Cumhuriyetin kurulmasıyla birlikte, Türk ressamlarının yeni devlet felsefesine içten bir uyum gösterdikleri, yapıtlarını bu doğrultuda verdikleri görülür. Milli bilinci yerleştirme çabaları ve çağdaş bir devletin gerektirdiği toplumsal ve kültürel kurumları oluşturma çalışmaları, bir bakıma Türk sanatçısının yolunu aydınlatmıştır. 1930’larda yapılan Atatürk ve Kurtuluş Savaşı kompozisyonlarında, konuyu simgesel ve alegorik görünümlerle yansıtma çabası ağır basar. Atatürk figürü, bu tür tablolarda, resmin merkezi ağırlığını oluşturmakta, etrafını köylü ve kentli insanlar çevirmekte, bağımsızlık tutkusunun ulusça paylaşıldığını vurgulayan yorumlara öncelik verilmektedir. Bu resimlerde coşku, sevinç, ulu önderin çevresinde halkalanmanın getirdiği değişmez bir mutluluktur. Hemen tümü, bu mutluluğu, kendi açılarından, bir kompozisyonun temel etkinliği olarak işlemişlerdir. Örneğin, Ankara Halkevi’nin düzenlediği Onuncu Yıl İnkılâp Sergisi’ne önemi gereği, bütün sanatçılar katıldılar. Atatürk’ün ilgi ile izlediği, gezdiği sergide, daha çok devrimlerle ilgili konularla Atatürk portrelerine ağırlık verilmiştir.
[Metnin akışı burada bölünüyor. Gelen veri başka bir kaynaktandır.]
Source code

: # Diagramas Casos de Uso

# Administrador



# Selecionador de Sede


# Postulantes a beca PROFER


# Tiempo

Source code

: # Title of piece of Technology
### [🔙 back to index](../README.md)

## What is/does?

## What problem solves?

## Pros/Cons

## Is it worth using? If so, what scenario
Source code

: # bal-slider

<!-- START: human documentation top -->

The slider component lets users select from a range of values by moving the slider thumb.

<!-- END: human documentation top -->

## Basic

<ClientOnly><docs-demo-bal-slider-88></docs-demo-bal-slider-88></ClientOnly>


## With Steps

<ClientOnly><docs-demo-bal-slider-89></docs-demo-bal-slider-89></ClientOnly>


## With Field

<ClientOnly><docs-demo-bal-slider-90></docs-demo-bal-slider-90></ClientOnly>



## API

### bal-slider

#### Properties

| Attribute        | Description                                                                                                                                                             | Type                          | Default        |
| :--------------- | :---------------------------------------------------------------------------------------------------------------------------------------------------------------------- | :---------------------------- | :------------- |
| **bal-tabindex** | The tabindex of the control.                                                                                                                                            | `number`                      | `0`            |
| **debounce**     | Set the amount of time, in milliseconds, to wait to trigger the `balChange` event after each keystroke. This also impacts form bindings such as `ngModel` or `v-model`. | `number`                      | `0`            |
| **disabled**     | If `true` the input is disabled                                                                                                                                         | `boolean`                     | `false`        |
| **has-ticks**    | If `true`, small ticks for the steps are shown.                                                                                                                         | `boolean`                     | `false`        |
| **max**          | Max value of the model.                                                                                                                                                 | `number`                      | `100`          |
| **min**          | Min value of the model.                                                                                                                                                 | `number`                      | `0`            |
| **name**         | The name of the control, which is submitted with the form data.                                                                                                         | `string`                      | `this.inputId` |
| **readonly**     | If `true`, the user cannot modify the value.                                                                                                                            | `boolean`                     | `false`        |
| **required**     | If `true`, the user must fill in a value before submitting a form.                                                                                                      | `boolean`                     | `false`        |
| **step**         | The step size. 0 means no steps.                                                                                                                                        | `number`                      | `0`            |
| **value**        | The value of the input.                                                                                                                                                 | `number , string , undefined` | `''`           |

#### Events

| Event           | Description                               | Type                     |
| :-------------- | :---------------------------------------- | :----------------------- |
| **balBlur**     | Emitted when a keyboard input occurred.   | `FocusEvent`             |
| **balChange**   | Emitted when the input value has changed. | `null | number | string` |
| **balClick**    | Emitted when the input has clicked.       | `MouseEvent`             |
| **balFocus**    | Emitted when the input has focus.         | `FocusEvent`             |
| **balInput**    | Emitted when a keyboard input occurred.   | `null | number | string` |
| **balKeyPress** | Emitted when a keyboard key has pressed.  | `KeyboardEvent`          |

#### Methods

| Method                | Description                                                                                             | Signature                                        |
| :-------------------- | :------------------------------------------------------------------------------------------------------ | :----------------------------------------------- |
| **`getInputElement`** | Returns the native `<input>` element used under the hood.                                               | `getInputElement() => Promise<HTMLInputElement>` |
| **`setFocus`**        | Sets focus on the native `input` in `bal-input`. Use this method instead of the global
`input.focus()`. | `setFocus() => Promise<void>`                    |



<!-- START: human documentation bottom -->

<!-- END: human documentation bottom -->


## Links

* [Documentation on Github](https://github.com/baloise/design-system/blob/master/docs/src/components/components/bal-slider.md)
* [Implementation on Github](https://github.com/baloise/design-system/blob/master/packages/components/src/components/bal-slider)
1924’te Avrupa’ya sanatçıların gönderilmesi, Avrupa’dan dönenlerin Yeni Resim Cemiyeti’nin uzantısı sayılan Müstakil Ressamlar ve Heykeltraşlar Birliği’ni kurarak modern resmin temelini atmaya çalışması, 1933’te “D Grubu”nun kurulması, aynı yıl ressamlar için “Yurt Gezileri’nin düzenlenmesi, yine 1930’larda kurulan ve amacı, sanat alanındaki tüm çalışmaların “ulusal ülküye uygun olarak yürütülmesine ve yayılmasına, ulusun bu yönden yetişmesine ve yücelmesine” çalışmak olan Ar Genel Direktörlüğü’nün oluşturulması ve güzel sanatlar, kültür açısından önem taşıyan AR dergisinin çıkartılması, Ankara ve İstanbul başta olmak üzere çeşitli kentlerde sergiler düzenlenmesi, Atatürk döneminin sanata ve resme bilinçli olarak koruyuculuk yapmasının kanıtlarıdır.